[EXERCISE PROMPT]:
Rewrite the following lines, replacing every occurrence of "investigations" with "inquiries" and leaving all other text unchanged. Omit the pictures from your answer.

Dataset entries

---*---

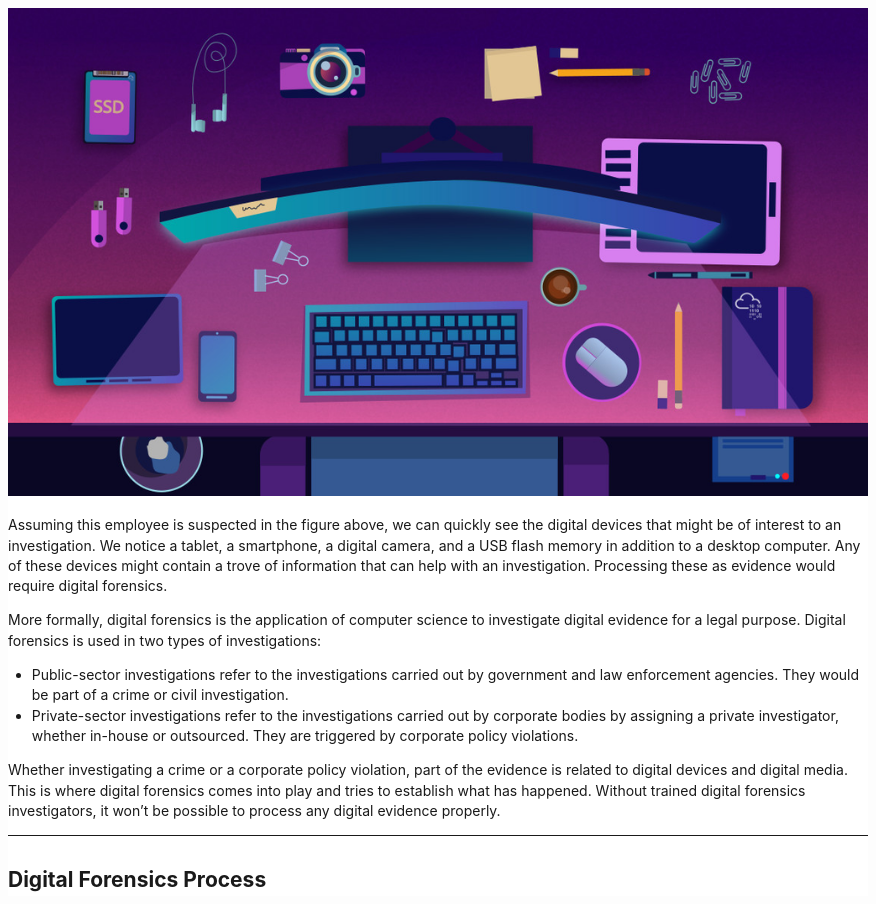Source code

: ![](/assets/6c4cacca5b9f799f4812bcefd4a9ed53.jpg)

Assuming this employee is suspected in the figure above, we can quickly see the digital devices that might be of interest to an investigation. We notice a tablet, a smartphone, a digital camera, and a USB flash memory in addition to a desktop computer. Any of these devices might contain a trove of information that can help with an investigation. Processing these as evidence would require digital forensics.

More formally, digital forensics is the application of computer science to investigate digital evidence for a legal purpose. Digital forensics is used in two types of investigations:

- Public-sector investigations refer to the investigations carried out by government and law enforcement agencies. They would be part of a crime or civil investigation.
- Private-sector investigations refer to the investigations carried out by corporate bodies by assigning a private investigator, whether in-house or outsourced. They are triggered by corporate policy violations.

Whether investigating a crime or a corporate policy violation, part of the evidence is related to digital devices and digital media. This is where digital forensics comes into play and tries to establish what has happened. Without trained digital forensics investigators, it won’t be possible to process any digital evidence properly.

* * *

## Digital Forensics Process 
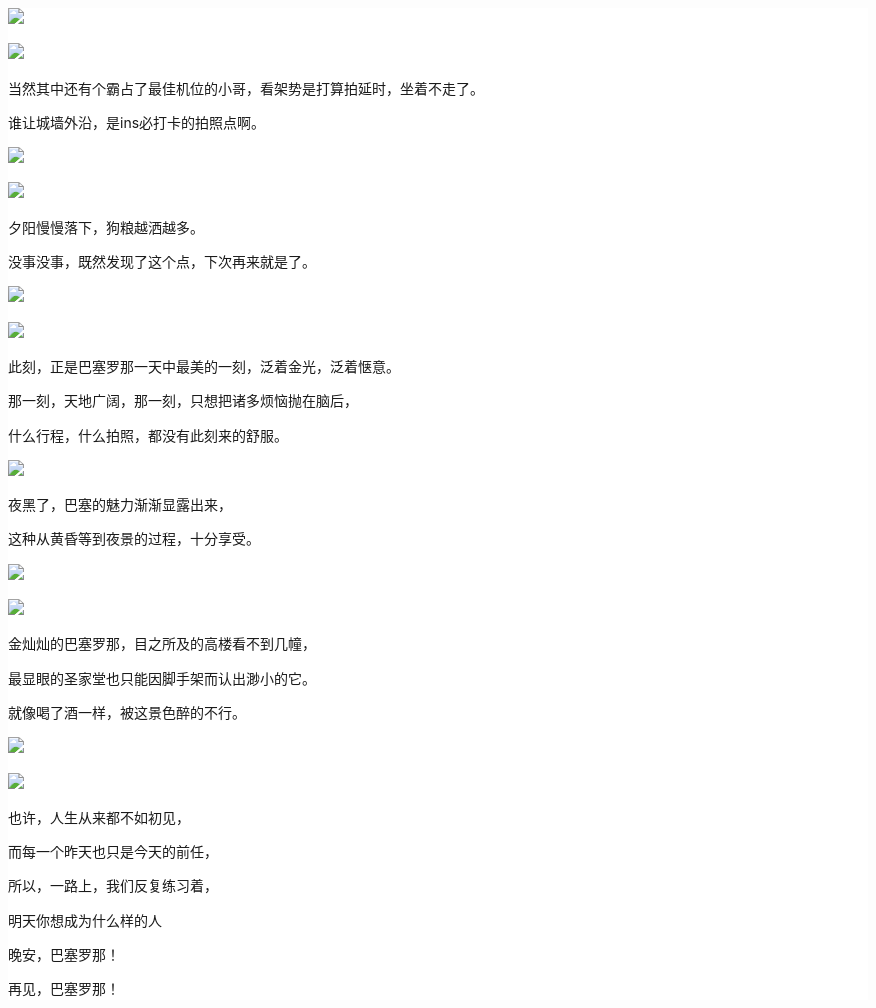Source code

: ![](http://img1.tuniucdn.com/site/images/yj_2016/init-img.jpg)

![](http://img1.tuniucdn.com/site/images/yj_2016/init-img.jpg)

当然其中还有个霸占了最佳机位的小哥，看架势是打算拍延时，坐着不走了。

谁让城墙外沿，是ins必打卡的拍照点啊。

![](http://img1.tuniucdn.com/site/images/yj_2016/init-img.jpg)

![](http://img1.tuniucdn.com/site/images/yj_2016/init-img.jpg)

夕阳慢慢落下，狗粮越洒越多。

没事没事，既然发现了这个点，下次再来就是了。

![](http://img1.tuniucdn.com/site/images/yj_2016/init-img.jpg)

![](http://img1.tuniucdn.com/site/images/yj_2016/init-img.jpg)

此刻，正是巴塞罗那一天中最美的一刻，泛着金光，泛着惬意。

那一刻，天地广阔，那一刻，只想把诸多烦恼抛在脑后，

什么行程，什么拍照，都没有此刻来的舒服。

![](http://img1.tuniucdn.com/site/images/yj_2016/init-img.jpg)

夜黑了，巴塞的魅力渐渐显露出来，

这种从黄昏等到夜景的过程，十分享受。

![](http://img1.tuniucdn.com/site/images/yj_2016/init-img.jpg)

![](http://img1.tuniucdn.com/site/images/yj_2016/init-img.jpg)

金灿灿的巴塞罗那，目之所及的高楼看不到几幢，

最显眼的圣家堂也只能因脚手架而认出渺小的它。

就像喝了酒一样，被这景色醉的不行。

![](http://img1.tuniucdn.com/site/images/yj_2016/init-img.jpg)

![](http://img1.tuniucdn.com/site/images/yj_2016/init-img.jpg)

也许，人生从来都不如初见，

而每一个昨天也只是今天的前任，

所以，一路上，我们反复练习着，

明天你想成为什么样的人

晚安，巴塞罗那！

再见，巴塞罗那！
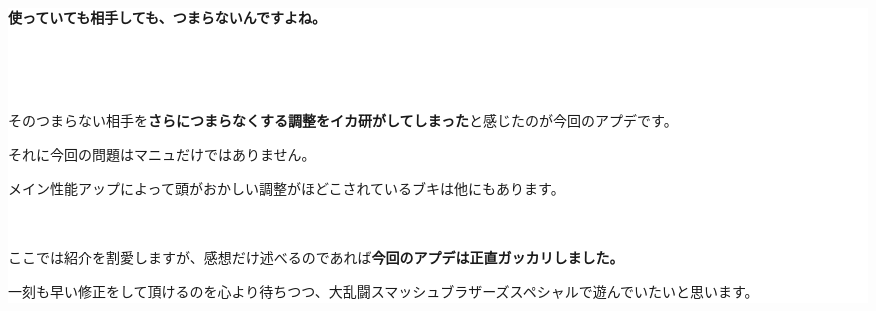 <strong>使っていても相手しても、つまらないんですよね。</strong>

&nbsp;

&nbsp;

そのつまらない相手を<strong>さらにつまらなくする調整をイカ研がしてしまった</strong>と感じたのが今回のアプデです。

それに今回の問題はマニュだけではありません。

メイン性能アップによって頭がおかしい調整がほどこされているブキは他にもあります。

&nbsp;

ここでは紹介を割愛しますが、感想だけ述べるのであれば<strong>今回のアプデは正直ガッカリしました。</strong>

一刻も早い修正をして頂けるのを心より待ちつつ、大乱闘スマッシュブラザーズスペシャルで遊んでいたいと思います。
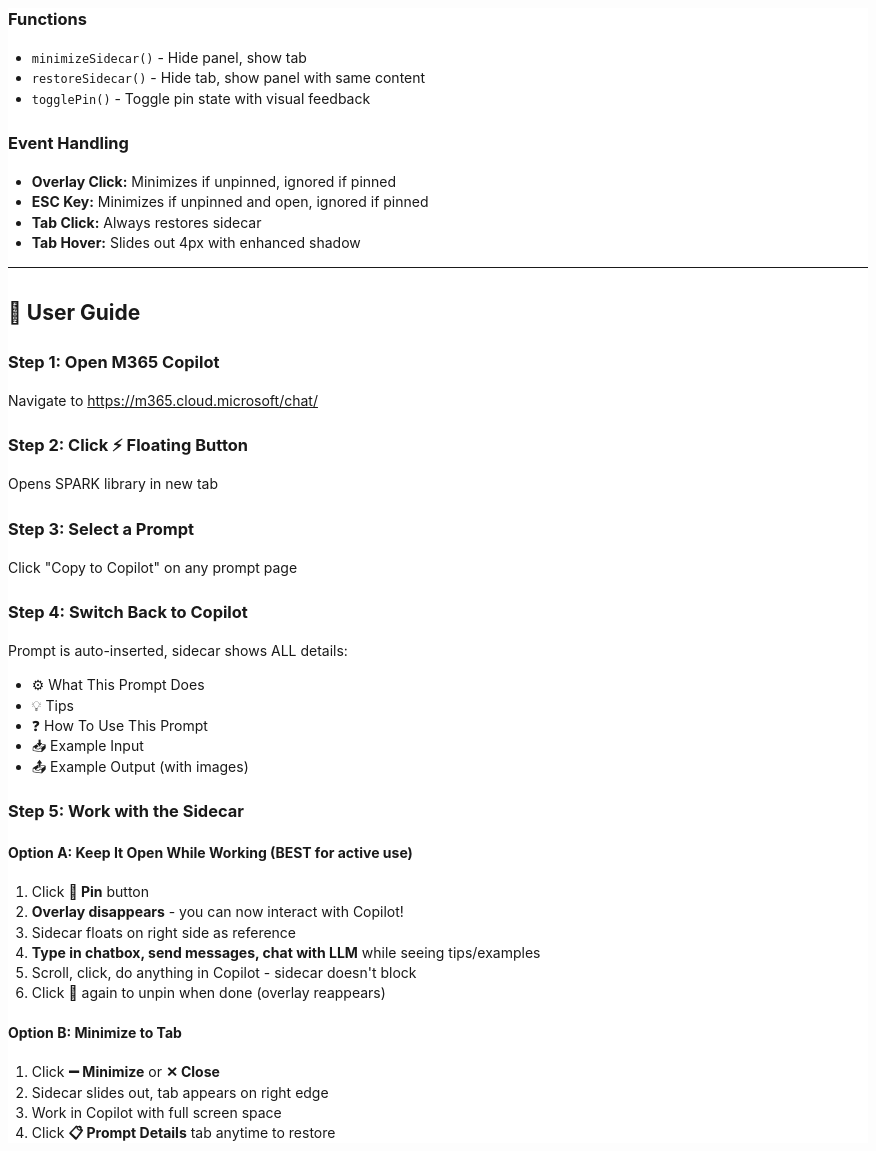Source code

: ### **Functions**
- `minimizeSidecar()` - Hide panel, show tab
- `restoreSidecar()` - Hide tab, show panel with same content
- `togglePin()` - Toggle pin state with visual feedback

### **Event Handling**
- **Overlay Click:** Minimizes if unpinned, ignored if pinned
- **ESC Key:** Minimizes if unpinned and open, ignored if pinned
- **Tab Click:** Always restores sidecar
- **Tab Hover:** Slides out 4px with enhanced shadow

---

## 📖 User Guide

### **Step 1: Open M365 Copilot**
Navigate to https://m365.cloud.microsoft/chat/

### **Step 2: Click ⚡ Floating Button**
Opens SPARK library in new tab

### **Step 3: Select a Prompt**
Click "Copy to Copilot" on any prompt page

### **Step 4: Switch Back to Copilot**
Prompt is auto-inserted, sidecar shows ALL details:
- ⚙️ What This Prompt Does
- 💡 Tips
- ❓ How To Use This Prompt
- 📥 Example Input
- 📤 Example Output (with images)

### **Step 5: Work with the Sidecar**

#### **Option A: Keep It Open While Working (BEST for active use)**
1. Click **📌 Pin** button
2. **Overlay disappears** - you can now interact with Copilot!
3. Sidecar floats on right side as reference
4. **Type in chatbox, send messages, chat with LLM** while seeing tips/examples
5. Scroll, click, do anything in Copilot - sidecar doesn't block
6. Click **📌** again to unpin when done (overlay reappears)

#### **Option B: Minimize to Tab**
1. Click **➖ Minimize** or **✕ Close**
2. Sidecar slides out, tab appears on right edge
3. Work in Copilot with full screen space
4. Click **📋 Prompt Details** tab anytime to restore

---*---

[EXERCISE OUTPUT]:
Source code

: ![](/assets/6c4cacca5b9f799f4812bcefd4a9ed53.jpg)

Assuming this employee is suspected in the figure above, we can quickly see the digital devices that might be of interest to an investigation. We notice a tablet, a smartphone, a digital camera, and a USB flash memory in addition to a desktop computer. Any of these devices might contain a trove of information that can help with an investigation. Processing these as evidence would require digital forensics.

More formally, digital forensics is the application of computer science to investigate digital evidence for a legal purpose. Digital forensics is used in two types of inquiries:

- Public-sector inquiries refer to the inquiries carried out by government and law enforcement agencies. They would be part of a crime or civil investigation.
- Private-sector inquiries refer to the inquiries carried out by corporate bodies by assigning a private investigator, whether in-house or outsourced. They are triggered by corporate policy violations.

Whether investigating a crime or a corporate policy violation, part of the evidence is related to digital devices and digital media. This is where digital forensics comes into play and tries to establish what has happened. Without trained digital forensics investigators, it won’t be possible to process any digital evidence properly.

* * *

## Digital Forensics Process 
Source code

: ![](http://img1.tuniucdn.com/site/images/yj_2016/init-img.jpg)

![](http://img1.tuniucdn.com/site/images/yj_2016/init-img.jpg)

当然其中还有个霸占了最佳机位的小哥，看架势是打算拍延时，坐着不走了。

谁让城墙外沿，是ins必打卡的拍照点啊。

![](http://img1.tuniucdn.com/site/images/yj_2016/init-img.jpg)

![](http://img1.tuniucdn.com/site/images/yj_2016/init-img.jpg)

夕阳慢慢落下，狗粮越洒越多。

没事没事，既然发现了这个点，下次再来就是了。

![](http://img1.tuniucdn.com/site/images/yj_2016/init-img.jpg)

![](http://img1.tuniucdn.com/site/images/yj_2016/init-img.jpg)

此刻，正是巴塞罗那一天中最美的一刻，泛着金光，泛着惬意。

那一刻，天地广阔，那一刻，只想把诸多烦恼抛在脑后，

什么行程，什么拍照，都没有此刻来的舒服。

![](http://img1.tuniucdn.com/site/images/yj_2016/init-img.jpg)

夜黑了，巴塞的魅力渐渐显露出来，

这种从黄昏等到夜景的过程，十分享受。

![](http://img1.tuniucdn.com/site/images/yj_2016/init-img.jpg)

![](http://img1.tuniucdn.com/site/images/yj_2016/init-img.jpg)

金灿灿的巴塞罗那，目之所及的高楼看不到几幢，

最显眼的圣家堂也只能因脚手架而认出渺小的它。

就像喝了酒一样，被这景色醉的不行。

![](http://img1.tuniucdn.com/site/images/yj_2016/init-img.jpg)

![](http://img1.tuniucdn.com/site/images/yj_2016/init-img.jpg)

也许，人生从来都不如初见，

而每一个昨天也只是今天的前任，

所以，一路上，我们反复练习着，

明天你想成为什么样的人

晚安，巴塞罗那！

再见，巴塞罗那！
 <strong>使っていても相手しても、つまらないんですよね。</strong>

&nbsp;

&nbsp;

そのつまらない相手を<strong>さらにつまらなくする調整をイカ研がしてしまった</strong>と感じたのが今回のアプデです。

それに今回の問題はマニュだけではありません。

メイン性能アップによって頭がおかしい調整がほどこされているブキは他にもあります。

&nbsp;

ここでは紹介を割愛しますが、感想だけ述べるのであれば<strong>今回のアプデは正直ガッカリしました。</strong>

一刻も早い修正をして頂けるのを心より待ちつつ、大乱闘スマッシュブラザーズスペシャルで遊んでいたいと思います。
Source code

: ### **Functions**
- `minimizeSidecar()` - Hide panel, show tab
- `restoreSidecar()` - Hide tab, show panel with same content
- `togglePin()` - Toggle pin state with visual feedback

### **Event Handling**
- **Overlay Click:** Minimizes if unpinned, ignored if pinned
- **ESC Key:** Minimizes if unpinned and open, ignored if pinned
- **Tab Click:** Always restores sidecar
- **Tab Hover:** Slides out 4px with enhanced shadow

---

## 📖 User Guide

### **Step 1: Open M365 Copilot**
Navigate to https://m365.cloud.microsoft/chat/

### **Step 2: Click ⚡ Floating Button**
Opens SPARK library in new tab

### **Step 3: Select a Prompt**
Click "Copy to Copilot" on any prompt page

### **Step 4: Switch Back to Copilot**
Prompt is auto-inserted, sidecar shows ALL details:
- ⚙️ What This Prompt Does
- 💡 Tips
- ❓ How To Use This Prompt
- 📥 Example Input
- 📤 Example Output (with images)

### **Step 5: Work with the Sidecar**

#### **Option A: Keep It Open While Working (BEST for active use)**
1. Click **📌 Pin** button
2. **Overlay disappears** - you can now interact with Copilot!
3. Sidecar floats on right side as reference
4. **Type in chatbox, send messages, chat with LLM** while seeing tips/examples
5. Scroll, click, do anything in Copilot - sidecar doesn't block
6. Click **📌** again to unpin when done (overlay reappears)

#### **Option B: Minimize to Tab**
1. Click **➖ Minimize** or **✕ Close**
2. Sidecar slides out, tab appears on right edge
3. Work in Copilot with full screen space
4. Click **📋 Prompt Details** tab anytime to restore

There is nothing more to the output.